▸ Job item
If pictures appear in the lines below, skip them and copy exactly the lines from the one containing "Få de bedste tilbud først!" through the one containing "DualScope FMP测厚仪", and nothing else.

▸ Provided records
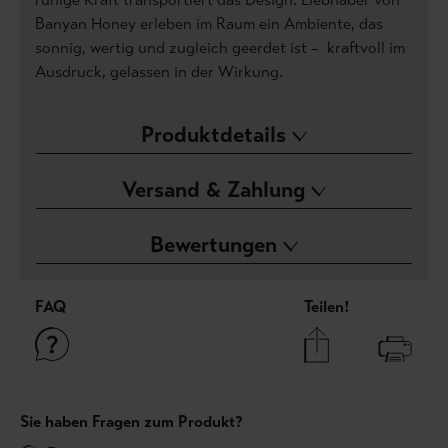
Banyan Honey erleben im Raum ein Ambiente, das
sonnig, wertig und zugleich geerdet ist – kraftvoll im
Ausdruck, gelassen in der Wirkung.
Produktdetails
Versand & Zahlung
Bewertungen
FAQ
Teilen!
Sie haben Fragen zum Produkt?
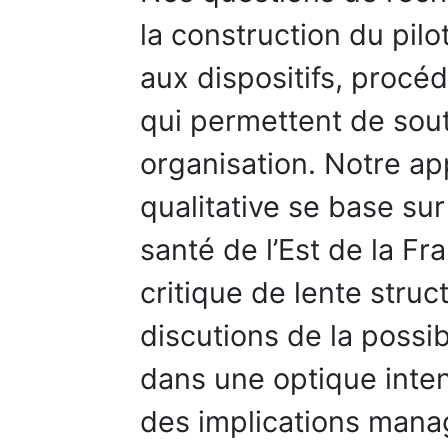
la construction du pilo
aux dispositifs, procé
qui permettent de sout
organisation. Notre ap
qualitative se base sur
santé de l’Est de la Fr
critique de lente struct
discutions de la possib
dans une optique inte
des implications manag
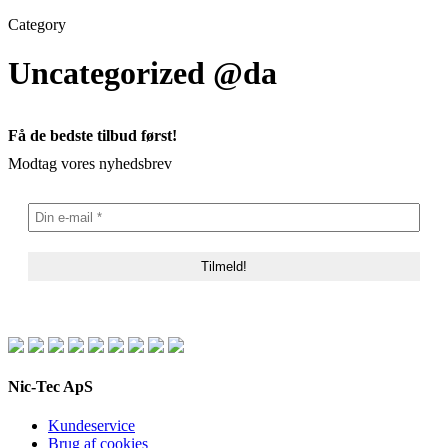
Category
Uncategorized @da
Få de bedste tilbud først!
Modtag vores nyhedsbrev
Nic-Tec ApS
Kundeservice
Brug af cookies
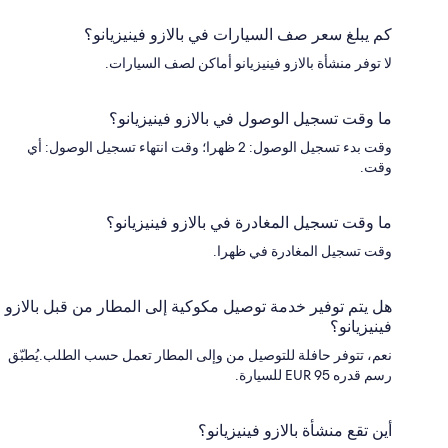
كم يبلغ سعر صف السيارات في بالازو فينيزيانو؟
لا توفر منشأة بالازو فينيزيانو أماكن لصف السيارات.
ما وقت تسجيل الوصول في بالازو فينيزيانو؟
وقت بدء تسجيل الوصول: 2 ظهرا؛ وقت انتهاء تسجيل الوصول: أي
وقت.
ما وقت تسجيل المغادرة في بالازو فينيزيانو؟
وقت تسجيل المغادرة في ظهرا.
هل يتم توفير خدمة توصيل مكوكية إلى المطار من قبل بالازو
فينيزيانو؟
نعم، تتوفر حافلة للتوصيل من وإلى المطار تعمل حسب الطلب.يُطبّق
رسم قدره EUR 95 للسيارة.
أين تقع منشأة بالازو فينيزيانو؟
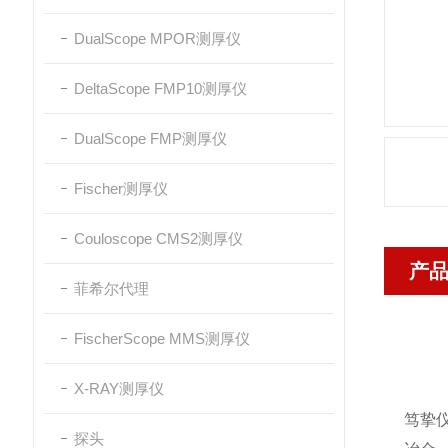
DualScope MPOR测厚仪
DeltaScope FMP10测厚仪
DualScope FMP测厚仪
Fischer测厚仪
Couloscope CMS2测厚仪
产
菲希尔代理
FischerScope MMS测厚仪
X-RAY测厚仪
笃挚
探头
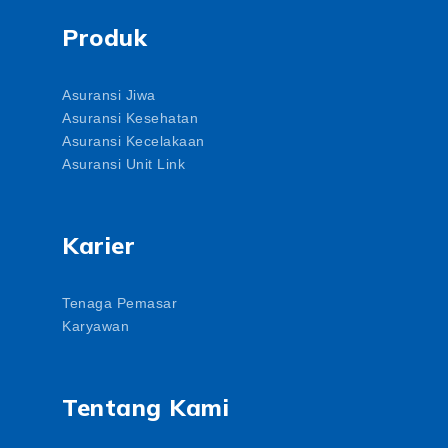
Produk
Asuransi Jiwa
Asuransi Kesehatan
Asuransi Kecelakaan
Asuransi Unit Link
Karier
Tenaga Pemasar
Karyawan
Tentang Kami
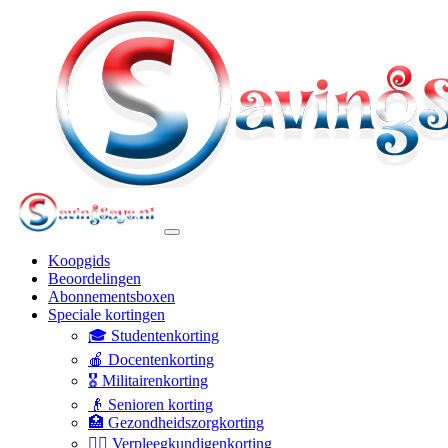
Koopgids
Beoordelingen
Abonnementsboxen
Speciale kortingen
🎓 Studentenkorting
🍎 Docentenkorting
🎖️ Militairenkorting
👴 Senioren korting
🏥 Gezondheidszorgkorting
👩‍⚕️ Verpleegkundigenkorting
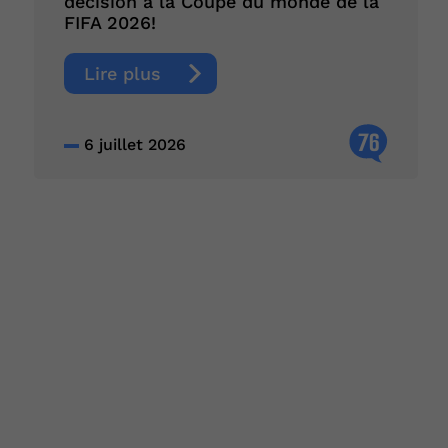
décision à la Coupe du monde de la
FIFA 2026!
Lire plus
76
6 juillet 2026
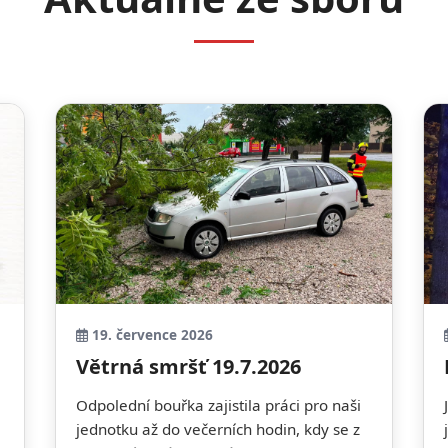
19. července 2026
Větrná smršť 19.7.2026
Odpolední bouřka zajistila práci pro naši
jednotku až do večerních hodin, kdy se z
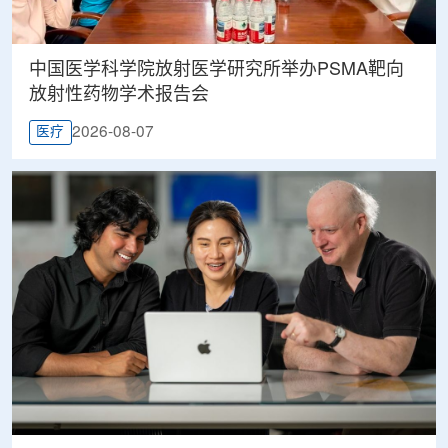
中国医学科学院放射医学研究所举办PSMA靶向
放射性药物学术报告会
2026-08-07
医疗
* * *
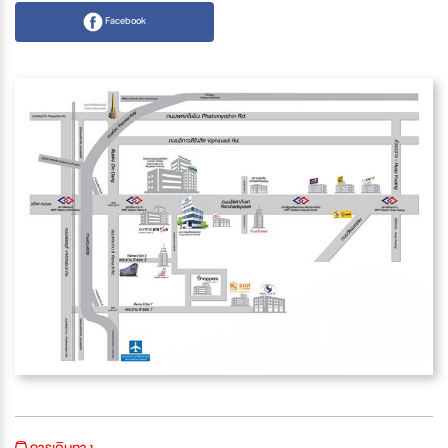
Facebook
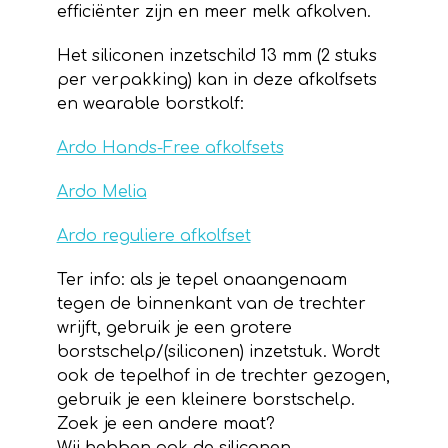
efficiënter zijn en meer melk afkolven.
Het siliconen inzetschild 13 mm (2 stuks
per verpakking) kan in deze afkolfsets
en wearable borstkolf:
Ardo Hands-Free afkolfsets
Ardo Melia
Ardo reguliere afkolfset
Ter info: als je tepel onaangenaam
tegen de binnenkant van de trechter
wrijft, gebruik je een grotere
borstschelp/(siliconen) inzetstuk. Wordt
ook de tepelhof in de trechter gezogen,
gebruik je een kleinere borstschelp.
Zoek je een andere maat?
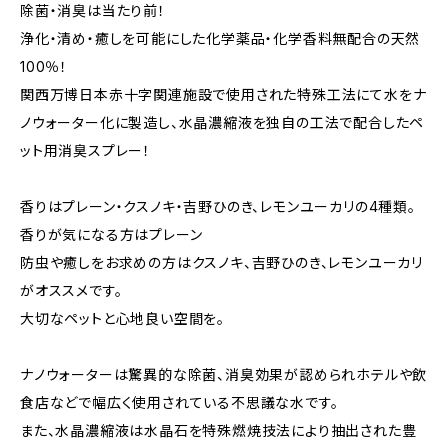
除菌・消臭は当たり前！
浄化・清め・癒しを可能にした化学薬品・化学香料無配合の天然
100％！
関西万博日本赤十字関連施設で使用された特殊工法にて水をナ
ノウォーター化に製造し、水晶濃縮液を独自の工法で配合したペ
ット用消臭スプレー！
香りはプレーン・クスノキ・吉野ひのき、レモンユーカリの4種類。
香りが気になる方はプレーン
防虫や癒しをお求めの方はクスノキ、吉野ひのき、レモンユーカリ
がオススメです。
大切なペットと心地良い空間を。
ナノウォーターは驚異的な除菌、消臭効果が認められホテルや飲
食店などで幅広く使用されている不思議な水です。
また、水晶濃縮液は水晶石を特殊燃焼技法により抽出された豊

▸ Task output
Få de bedste tilbud først!
Modtag vores nyhedsbrev
Nic-Tec ApS
Kundeservice
Brug af cookies
كم يبلغ سعر صف السيارات في بالازو فينيزيانو؟
لا توفر منشأة بالازو فينيزيانو أماكن لصف السيارات.
ما وقت تسجيل الوصول في بالازو فينيزيانو؟
وقت بدء تسجيل الوصول: 2 ظهرا؛ وقت انتهاء تسجيل الوصول: أي
وقت.
ما وقت تسجيل المغادرة في بالازو فينيزيانو؟
وقت تسجيل المغادرة في ظهرا.
هل يتم توفير خدمة توصيل مكوكية إلى المطار من قبل بالازو
فينيزيانو؟
نعم، تتوفر حافلة للتوصيل من وإلى المطار تعمل حسب الطلب.يُطبّق
رسم قدره EUR 95 للسيارة.
أين تقع منشأة بالازو فينيزيانو؟
DualScope MPOR测厚仪
DeltaScope FMP10测厚仪
DualScope FMP测厚仪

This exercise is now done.